Clone, configure, and run: agent-platform-railway

# Clone the agent-platform template
git clone https://github.com/agno-agi/agent-platform-railway.git agent-platform
cd agent-platform

# Configure your environment
# Recommended: copy the example env file and add the key there
cp example.env .env
# Edit .env and add your OPENAI_API_KEY

# Run your platform: 1 FastAPI server and 1 Postgres database
docker compose up -d --build

This brings up two containers: a FastAPI server and a Postgres database.

Now let's give our platform a UI.

Head to os.agno.com and sign in.
Connect to your local OS at http://localhost:8000.

You should see something like:

Local agent platform connected to AgentOS UI

Agent Development Lifecycle

Because everything is in one place, Claude Code can manage my entire agent development lifecycle.

1. Create an agent

To create a new agent, I open Claude Code and type:

Run create-new-agent.md in a new branch.

Claude starts by asking a few questions about what the agent should do, which tools it needs.
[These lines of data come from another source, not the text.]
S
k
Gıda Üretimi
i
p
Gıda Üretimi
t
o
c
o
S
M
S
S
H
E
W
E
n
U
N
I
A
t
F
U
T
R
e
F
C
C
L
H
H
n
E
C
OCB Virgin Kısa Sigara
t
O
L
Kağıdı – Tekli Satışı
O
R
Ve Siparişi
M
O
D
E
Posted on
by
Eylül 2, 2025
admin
It then searches the Agno docs via MCP for the right toolkit, generates the agent file, registers it in app/main.py, restarts the container, and smoke-tests via cURL. 5-10 minutes from prompt to agent.

2. Improve an agent

To improve an existing agent, I type:

Run improve-agent.md on code-search agent.
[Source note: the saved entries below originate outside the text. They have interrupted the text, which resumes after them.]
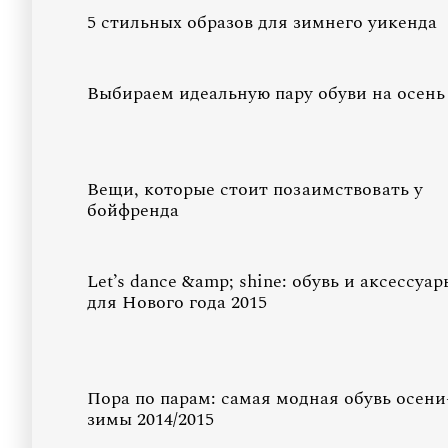
5 стильных образов для зимнего уикенда
Выбираем идеальную пару обуви на осень
Вещи, которые стоит позаимствовать у
бойфренда
Let’s dance &amp; shine: обувь и аксессуар
для Нового года 2015
Пора по парам: самая модная обувь осени
зимы 2014/2015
Claude reads the agent's INSTRUCTIONS and derives 8-12 probes from them. Some golden-path. Some edge cases. Some tool-selection. A couple of adversarial ones thrown in: prompt injections, malformed input, attempts to pull the agent off-purpose.

It runs each probe against the live container via cURL. Reads the response. Reads the tool calls from the container logs. Judges PASS or FAIL against what the INSTRUCTIONS actually promise.

For every failure it picks a lever. Tighten a rule. Add a rule. Swap a tool. Bump num_history_runs. Whatever fits the failure mode. It edits agents/<slug>.py, hot-reloads, and re-runs only the probes that failed.

Zero input from me beyond kicking off the task. This used to take a day of manually clicking things around and now it's fully automated.

3. Extend an agent

To add capabilities to an existing agent, I type:

Run extend-agent.md on code-search agent.

Extend runs with my guidance. I describe a change: add a tool, refine a prompt, fix a bug. Claude executes. The Agno docs MCP is loaded so toolkit research is grounded in the real API.

4. Hill Climb

Over time we collect a lot of evals, and it would be a shame to fix failures manually. I simply type:

Run eval-and-improve.md.

Hill Climb runs the eval suite, diagnoses every failure, and fixes what's in scope.

5. Review

Because the repo is managed primarily by coding agents, it moves fast. To bring everything up to speed, I type:

Run review-and-improve.md.

Claude sweeps the whole repo for drift between docs, code, and config. Fixes what it can. Best run before a release or after a refactor.

Drift between docs and code has always been a tax on production software. Now it costs nothing.

Run in production

When you're ready to ship, the codebase comes with deploy-to-Railway scripts:

./scripts/railway/up.sh

This provisions Postgres and the app service on the same private network.

Read the full Railway guide in the README.

Wrapping up

Congratulations. If you made it this far, you have an auto-improving agent platform running securely in your cloud.

Technical users on your team can create and deploy agents using Claude Code. Non-technical users can use the no-code UI.

Sessions, traces, and knowledge live in your database. Your infrastructure is gated behind JWT-based RBAC and API keys are managed in one place.

The agents you ship today are the smallest part of what you've built. The platform underneath them, and the iteration loop it enables, is the thing that matters.